══ ENTRIES SHOWN
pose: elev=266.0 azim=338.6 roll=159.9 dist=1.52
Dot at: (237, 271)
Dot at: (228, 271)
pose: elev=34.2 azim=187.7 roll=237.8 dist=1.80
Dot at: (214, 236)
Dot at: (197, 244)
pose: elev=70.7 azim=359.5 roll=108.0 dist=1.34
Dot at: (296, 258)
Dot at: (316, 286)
════
══ ENTRIES SHOWN
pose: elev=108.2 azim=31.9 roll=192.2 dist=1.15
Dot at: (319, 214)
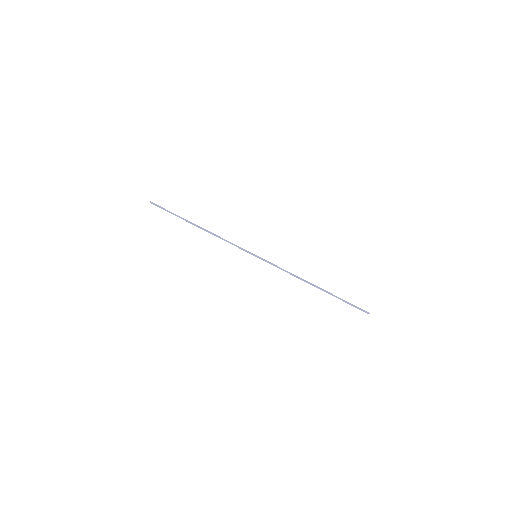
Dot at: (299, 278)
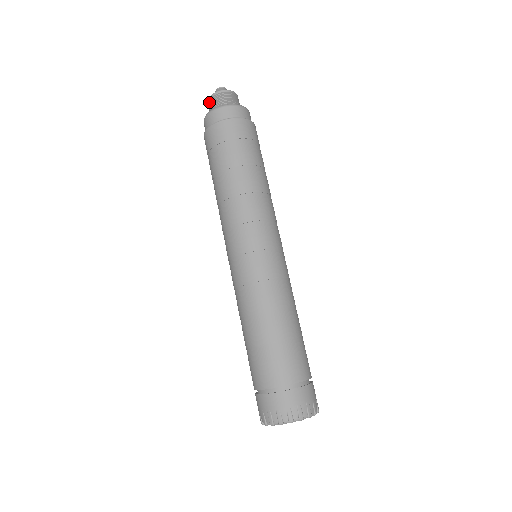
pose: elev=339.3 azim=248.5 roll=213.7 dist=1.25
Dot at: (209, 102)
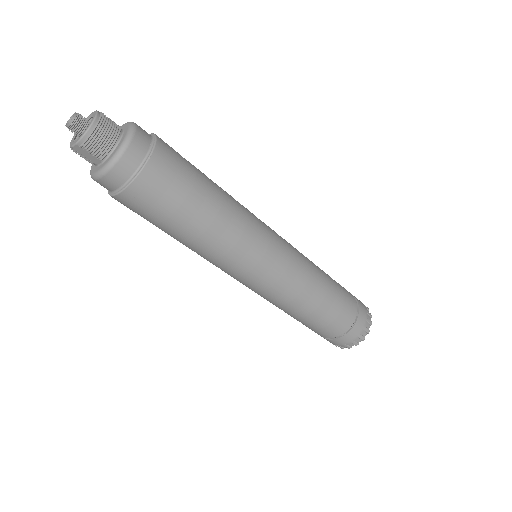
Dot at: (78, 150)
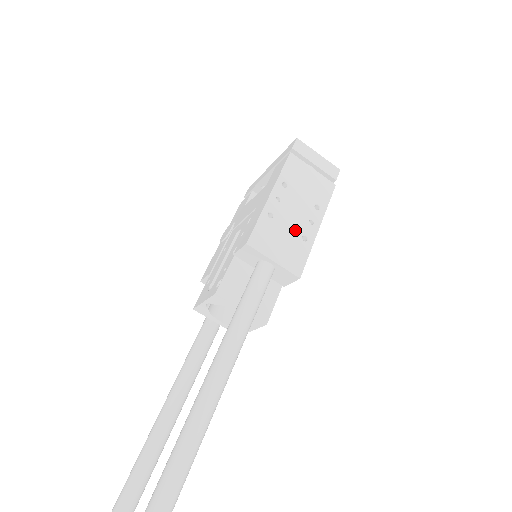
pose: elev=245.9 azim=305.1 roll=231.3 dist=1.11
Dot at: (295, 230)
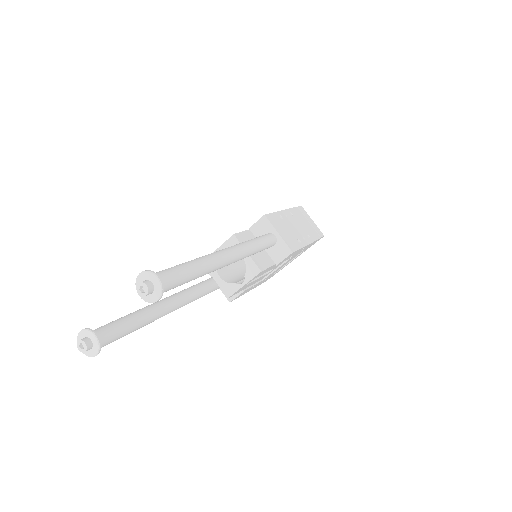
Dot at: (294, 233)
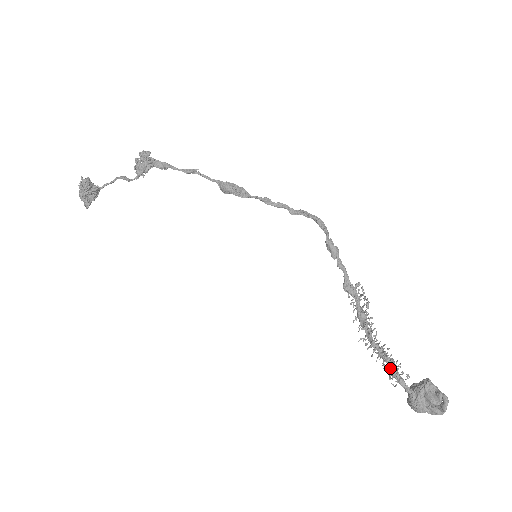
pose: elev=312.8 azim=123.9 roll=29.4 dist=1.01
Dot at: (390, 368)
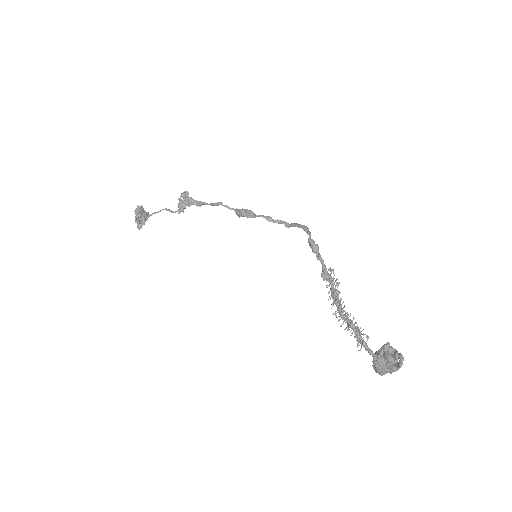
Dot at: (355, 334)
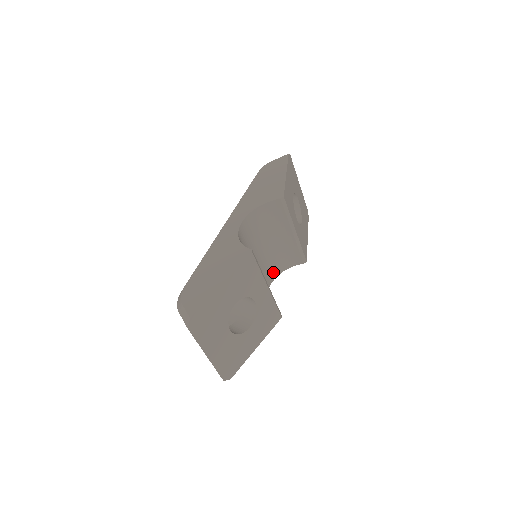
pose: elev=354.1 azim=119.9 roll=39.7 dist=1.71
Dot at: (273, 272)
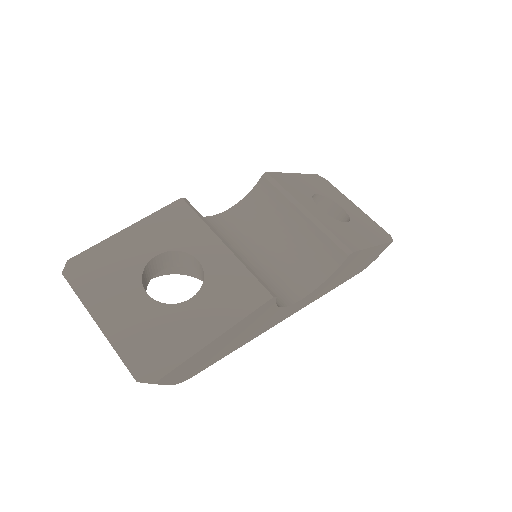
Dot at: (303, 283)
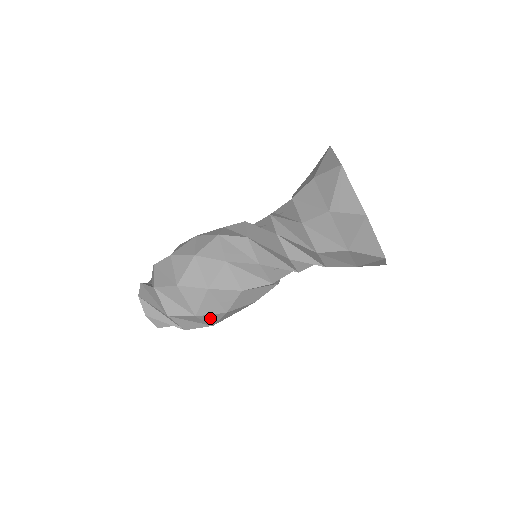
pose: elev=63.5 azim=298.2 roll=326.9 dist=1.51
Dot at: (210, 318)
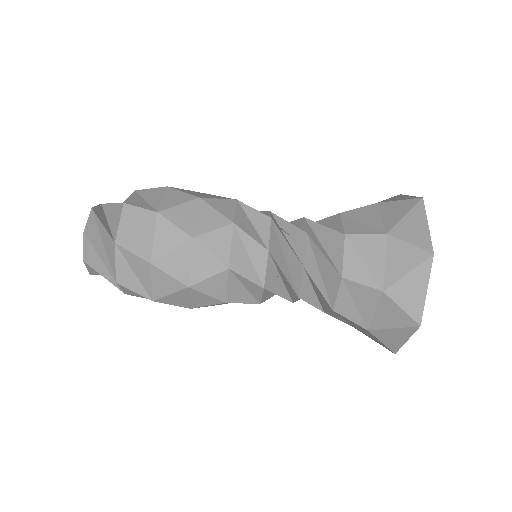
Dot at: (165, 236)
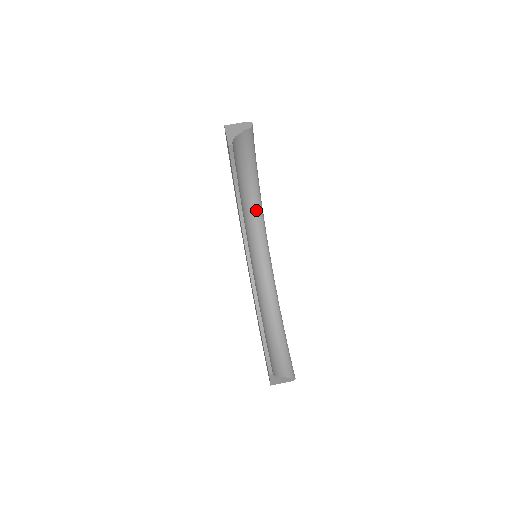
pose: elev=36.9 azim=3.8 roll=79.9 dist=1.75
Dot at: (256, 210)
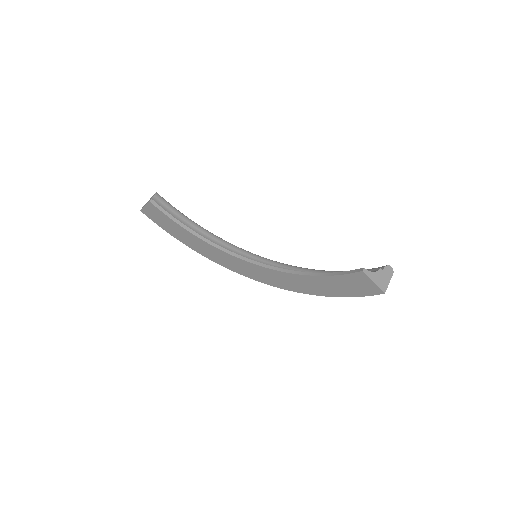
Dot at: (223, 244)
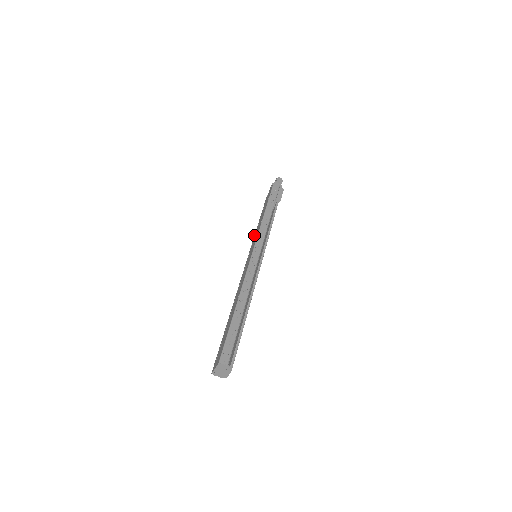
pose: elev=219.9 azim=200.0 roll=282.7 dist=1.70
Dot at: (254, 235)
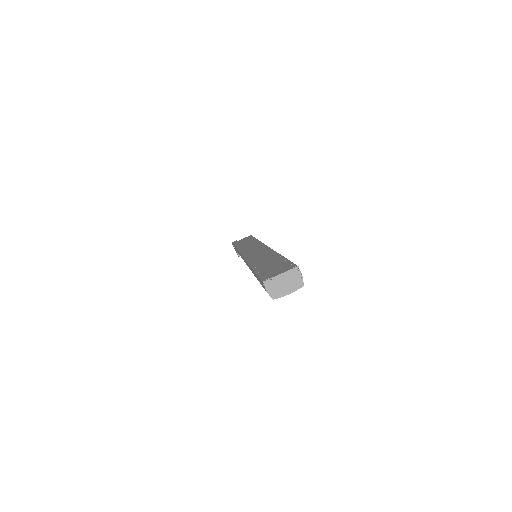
════
## SET TASK
Can you give the lines above as a Markdown table with a No. column for the row number and a Line column for the line? Start with the line containing "pose: elev=354.1 azim=119.9", go on through the line containing "Dot at: (254, 235)", skip blank lines, and leave the pictures out.

## ANSWER TO THE PROBLEM
| No. | Line |
|---|---|
| 1 | pose: elev=354.1 azim=119.9 roll=39.7 dist=1.71 |
| 2 | Dot at: (273, 272) |
| 3 | Dot at: (303, 283) |
| 4 | pose: elev=63.5 azim=298.2 roll=326.9 dist=1.51 |
| 5 | Dot at: (210, 318) |
| 6 | Dot at: (165, 236) |
| 7 | pose: elev=36.9 azim=3.8 roll=79.9 dist=1.75 |
| 8 | Dot at: (256, 210) |
| 9 | Dot at: (223, 244) |
| 10 | pose: elev=219.9 azim=200.0 roll=282.7 dist=1.70 |
| 11 | Dot at: (254, 235) |